Il limite è stato superato ampiamente da certi “pagnottisti”, le cui avventure nei corridoi della Regione dovrebbero indurre a una riflessione. Eppure, di fronte alle richieste di Scaglione & Co., che provano a rastrellare ingenti finanziamenti alla pubblica amministrazione per ampliare il proprio portafogli, col sostegno di alcuni sponsor compiacenti, nessuno interviene: né chi abita i palazzi del potere, tanto meno gli ordini preposti (quello dei Giornalisti esiste ancora? E il sindacato degli editori?). Nessuno solleva un dubbio di legittimità di fronte alle numerose attività di promozione e comunicazione che finiscono per beneficiare – stavamo per dire “arricchire” – i soliti noti, gettando discredito sull’intera categoria. Esistono o no i giornalisti indipendenti?
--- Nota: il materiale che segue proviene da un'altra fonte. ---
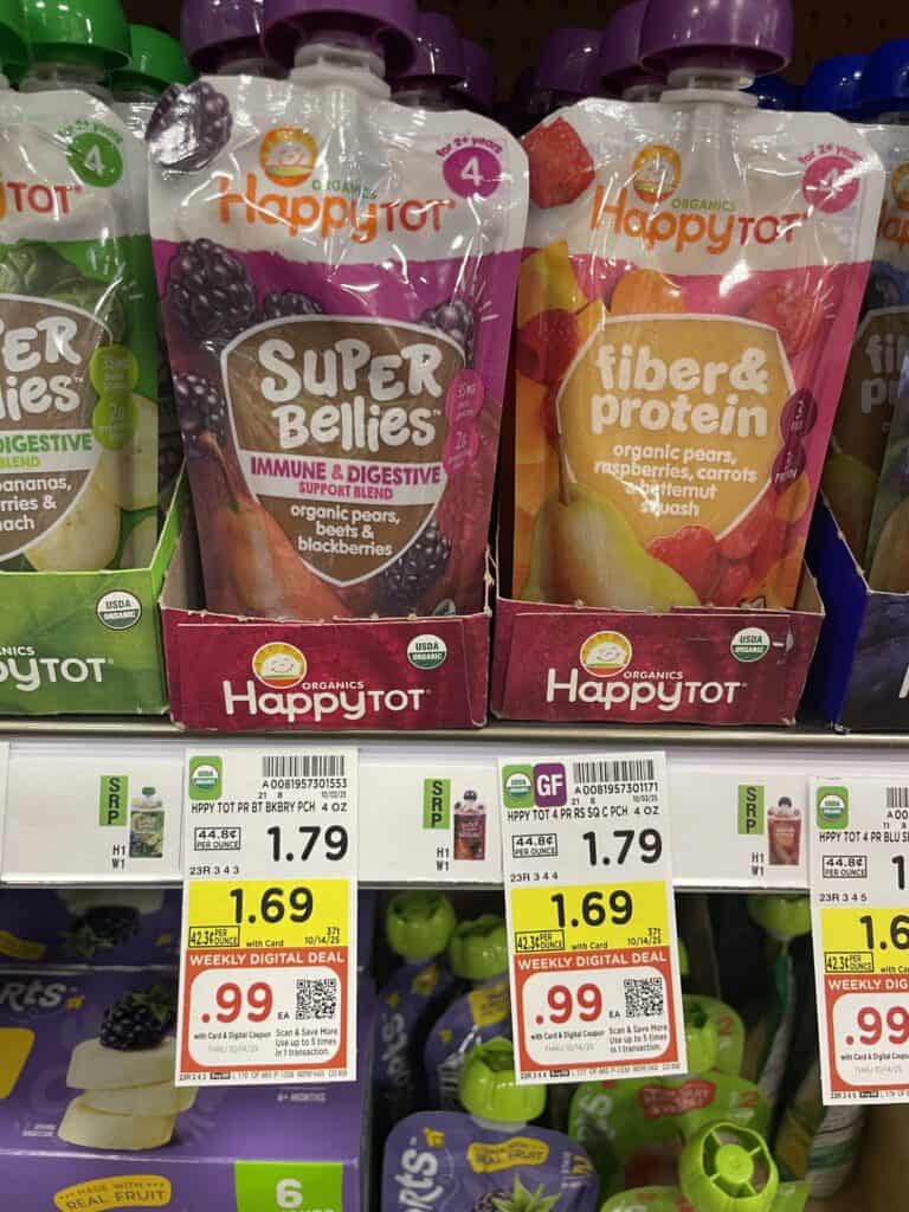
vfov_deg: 67.3
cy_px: 606
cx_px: 454
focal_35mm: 26
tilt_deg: -23.3
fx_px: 910
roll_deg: -0.9
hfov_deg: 53.1
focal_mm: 4.2
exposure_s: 1/62
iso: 100
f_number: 1.6
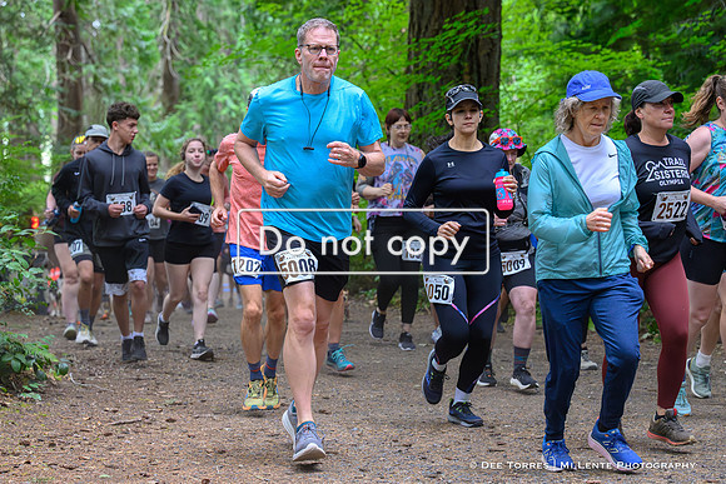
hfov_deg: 24.1
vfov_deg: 16.3
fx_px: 1695
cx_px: 294
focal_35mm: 84
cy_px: 243
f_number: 4
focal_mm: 70
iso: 10000
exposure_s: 1/640
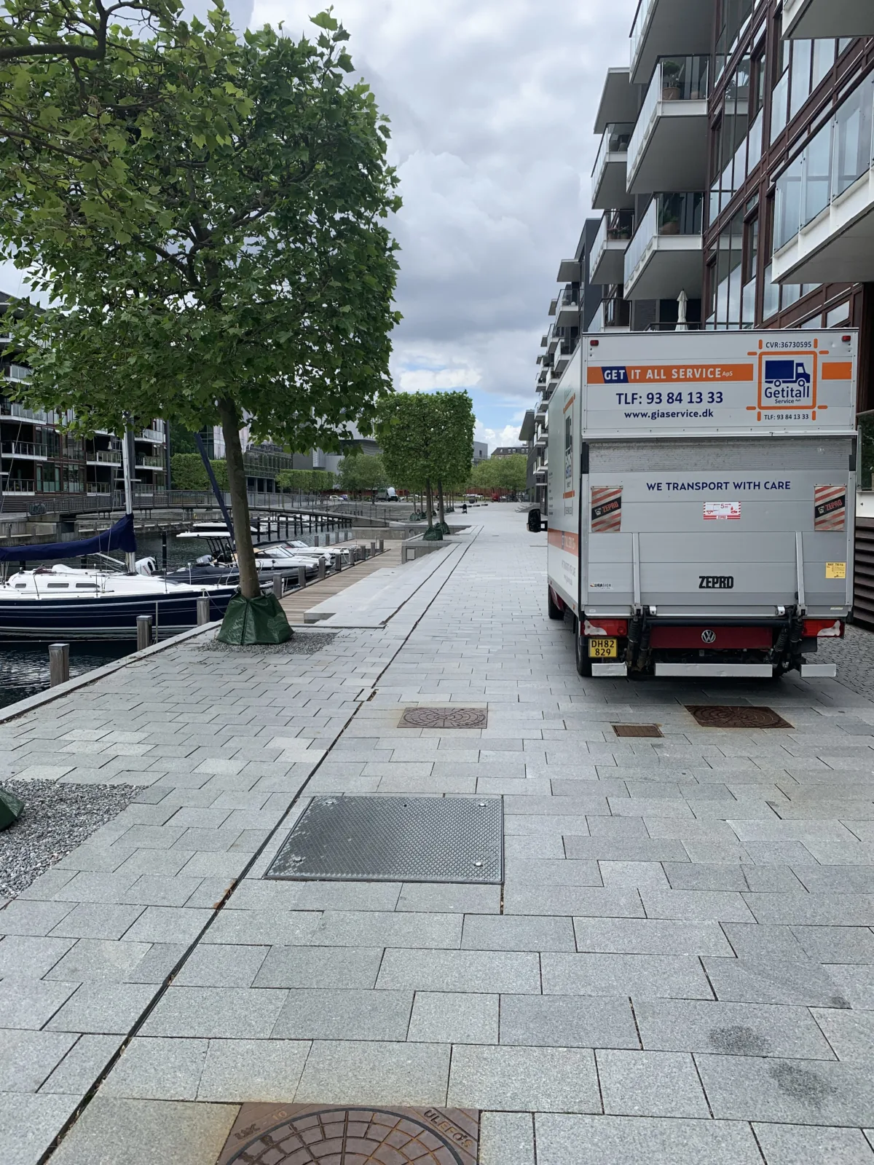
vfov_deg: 67.3
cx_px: 437
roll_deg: -0.3
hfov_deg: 53.1
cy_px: 582
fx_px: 875
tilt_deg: -6.2
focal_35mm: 26
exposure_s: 1/1536
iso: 25
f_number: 1.8
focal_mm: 4.25
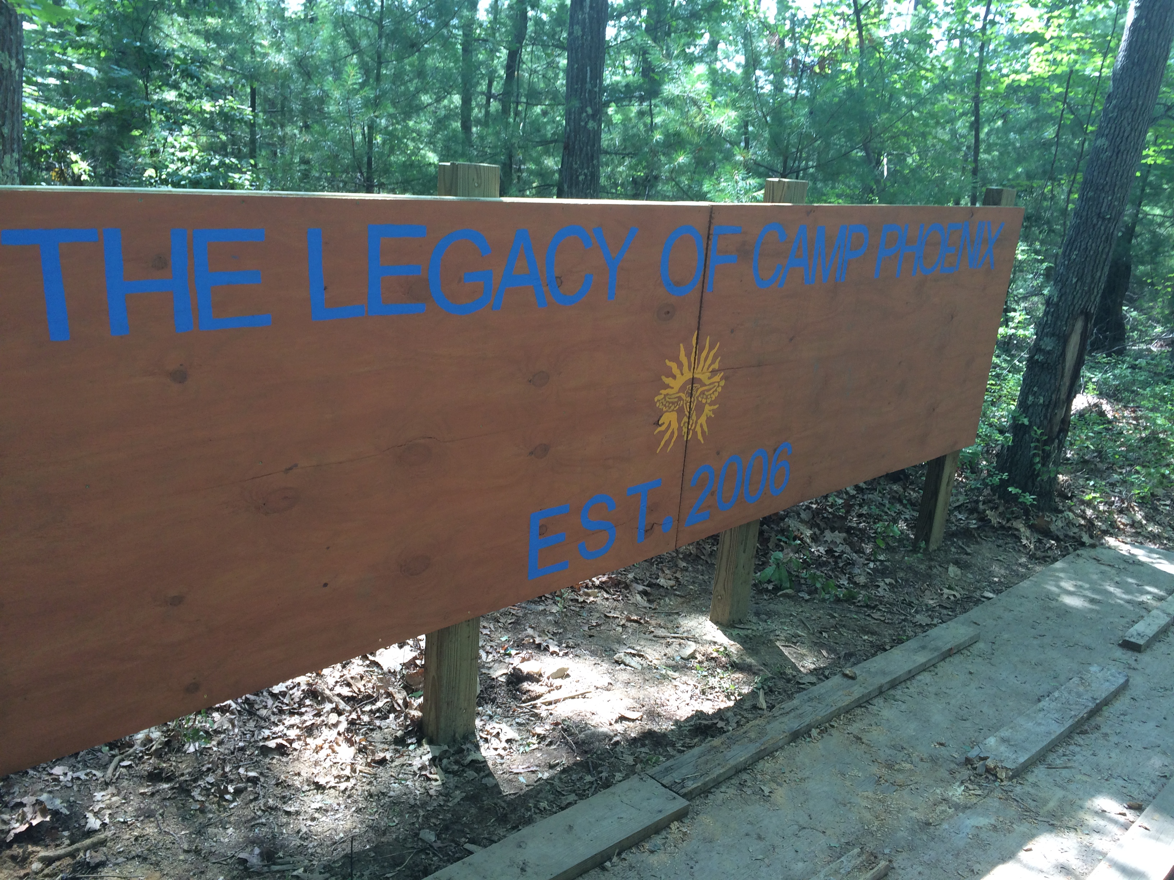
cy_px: 440
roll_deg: -3.2
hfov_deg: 61.7
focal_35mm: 29
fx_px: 984
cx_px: 587
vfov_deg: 48.2
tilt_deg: -18.7
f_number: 2.2
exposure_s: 1/120
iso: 50
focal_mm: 4.15
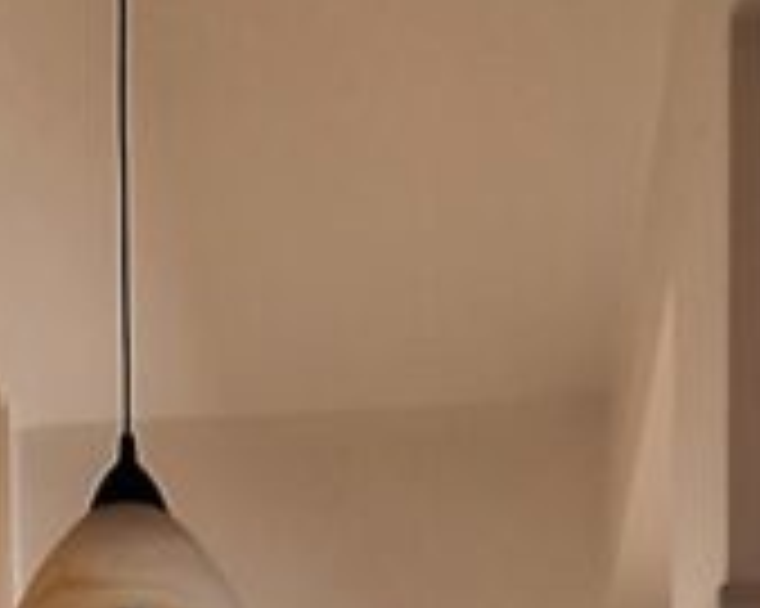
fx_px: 1731
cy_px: 1455
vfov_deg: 14.0
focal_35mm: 77
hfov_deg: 24.7
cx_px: 333
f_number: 2.2
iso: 125
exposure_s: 1/50
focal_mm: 1.74
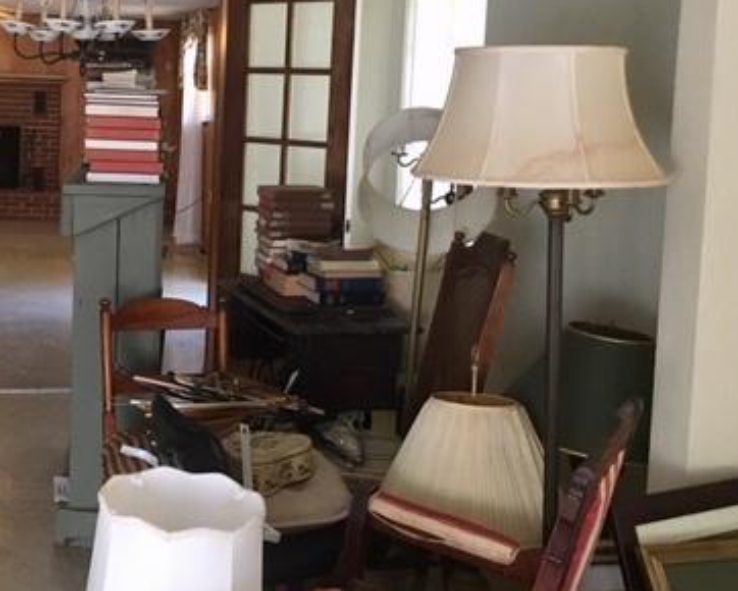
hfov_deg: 36.4
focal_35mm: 50
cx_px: 177
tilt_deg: -3.2
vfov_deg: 29.8
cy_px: 155
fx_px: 1093
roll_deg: -2.0
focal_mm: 4.15
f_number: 2.2
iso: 200
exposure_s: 1/30
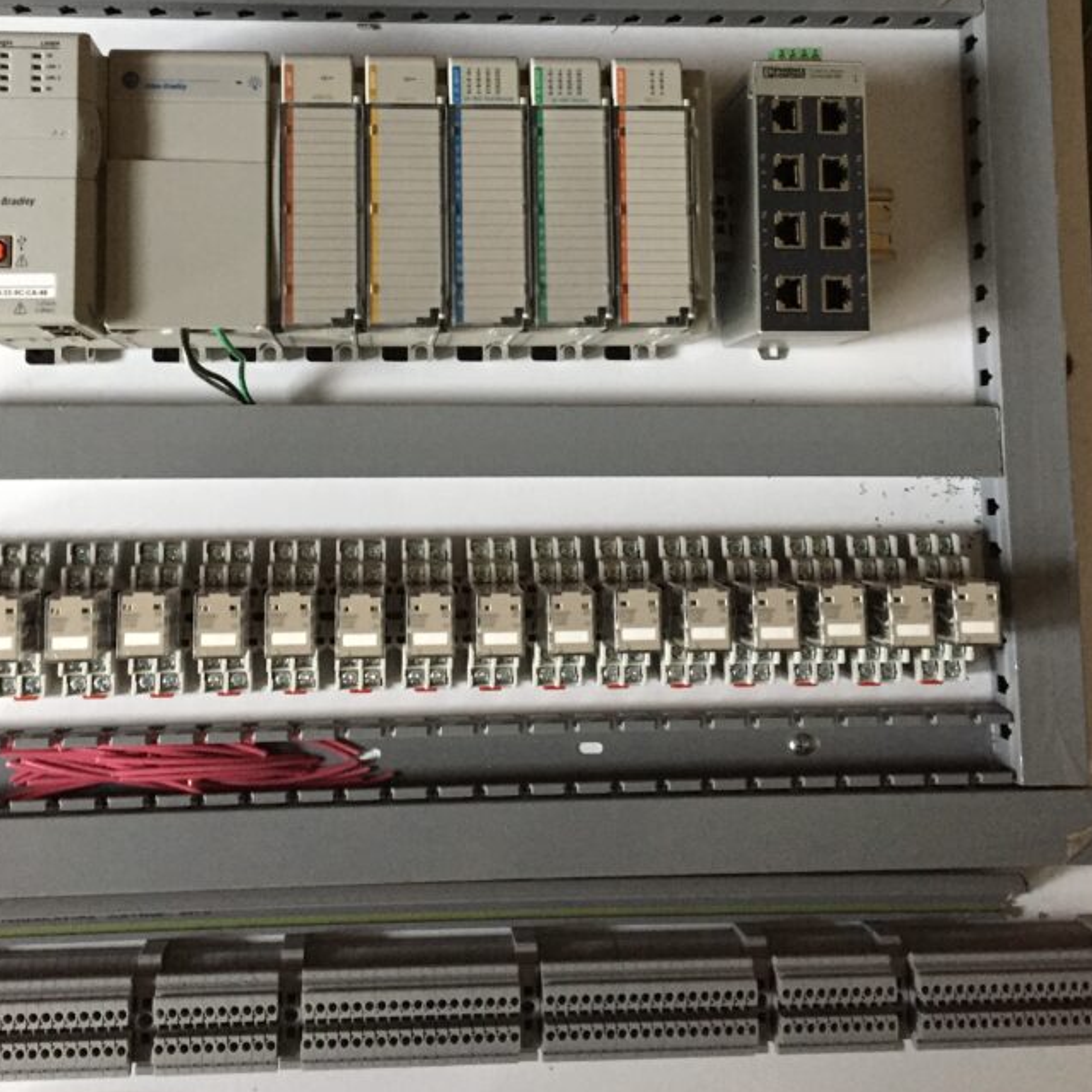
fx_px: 1463
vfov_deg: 40.1
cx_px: 507
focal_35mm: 41
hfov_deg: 40.9
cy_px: 317
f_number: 2.2
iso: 250
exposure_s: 1/15
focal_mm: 4.15
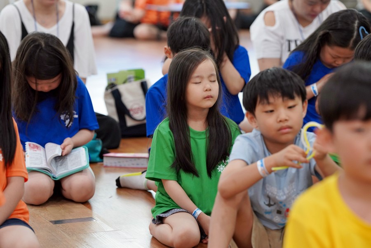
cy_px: 124
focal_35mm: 143
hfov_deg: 14.3
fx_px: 1474
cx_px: 186
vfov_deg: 9.6
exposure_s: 1/160
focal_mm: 143
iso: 2000
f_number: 4
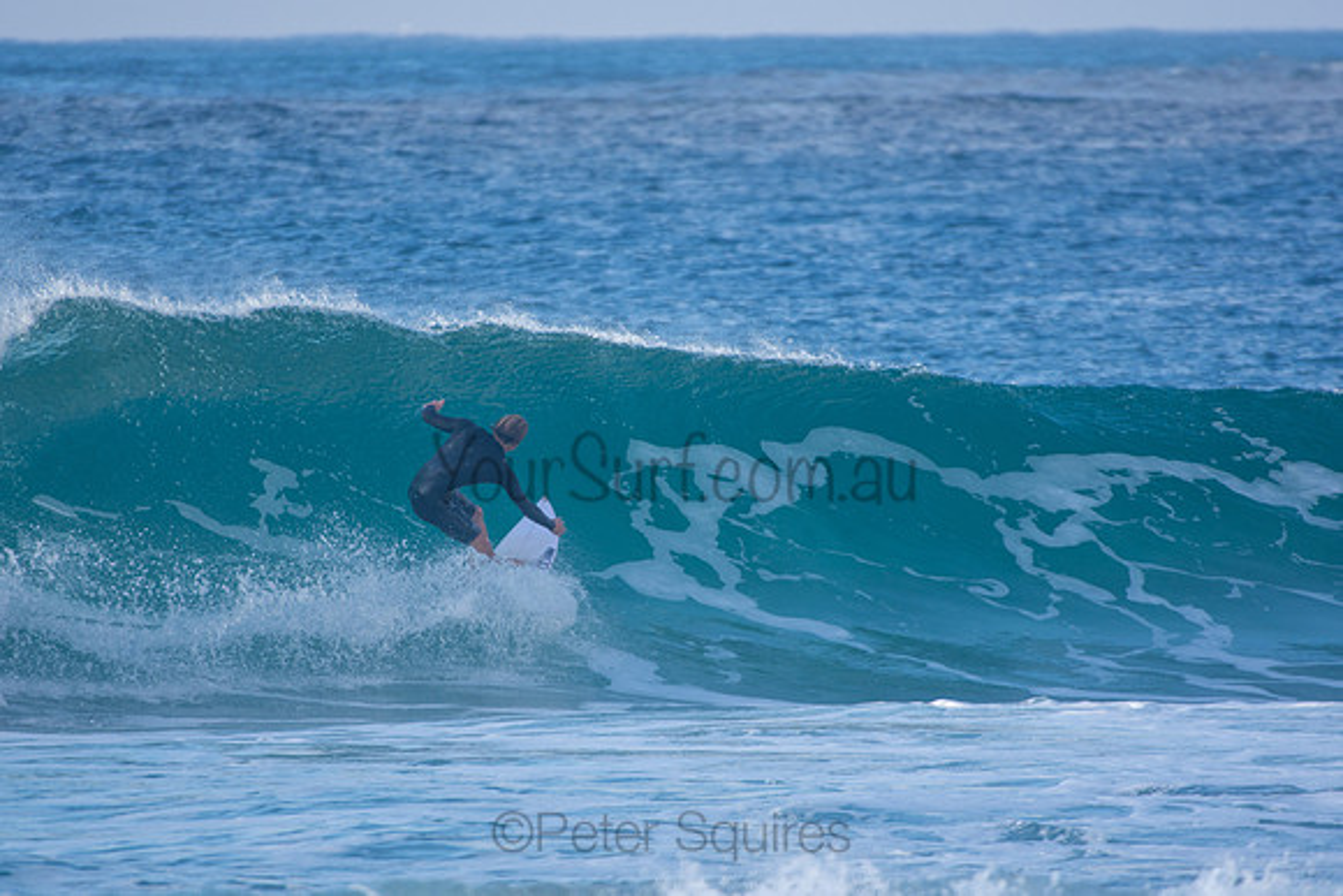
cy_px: 448
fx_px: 29374
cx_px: 672
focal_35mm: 787
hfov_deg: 2.6
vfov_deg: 1.7
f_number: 5.6
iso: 250
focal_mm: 500
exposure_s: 1/640
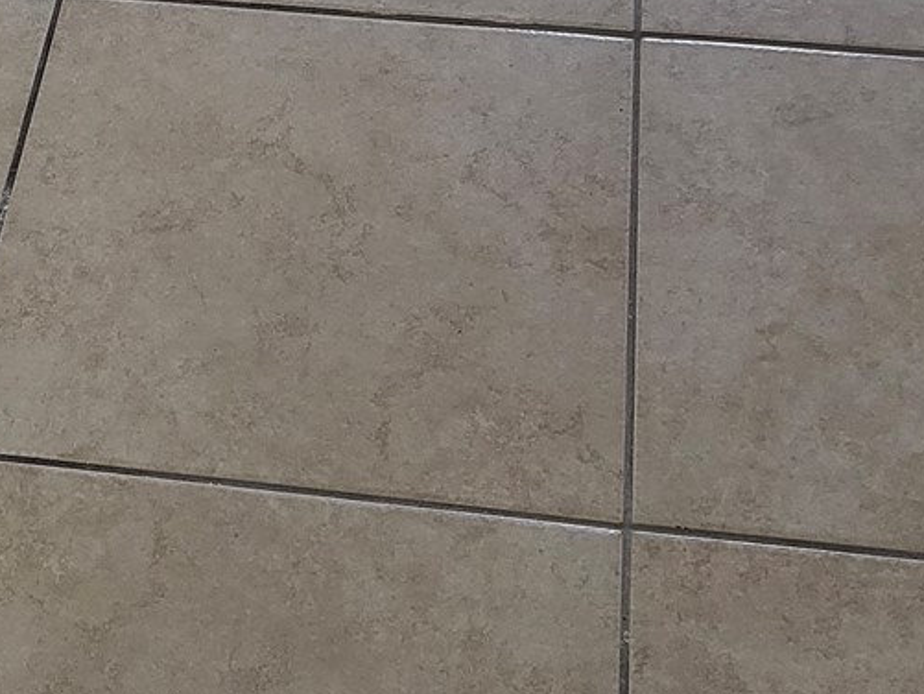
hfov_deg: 23.1
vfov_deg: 17.6
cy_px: 127
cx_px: 136
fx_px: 2216
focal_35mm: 83
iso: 250
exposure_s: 1/120
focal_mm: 4.25
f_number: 1.8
E qualche editore libero?

Fermi tutti, però. Sulle marachelle del Turismo, dopo l’input della Procura di Siracusa, si è mossa la Digos. Così come la Corte dei Conti, che non ha mai abbandonato la pista SeeSicily, sta indagando sulla liceità dei contributi sparsi a enti e associazioni, assegnati senza una previsione di gara e in totale spregio dei principi di trasparenza e di merito. Quello della cultura era e resta il sintomo peggiore di un far west dilagante, dove l’interesse preminente (se non l’unico) è salvaguardare il proprio orticello maleodorante. A parte lo sbirresco La Vardera, che almeno prova ad agitare un po’ le acque, che fine ha fatto il resto della compagnia?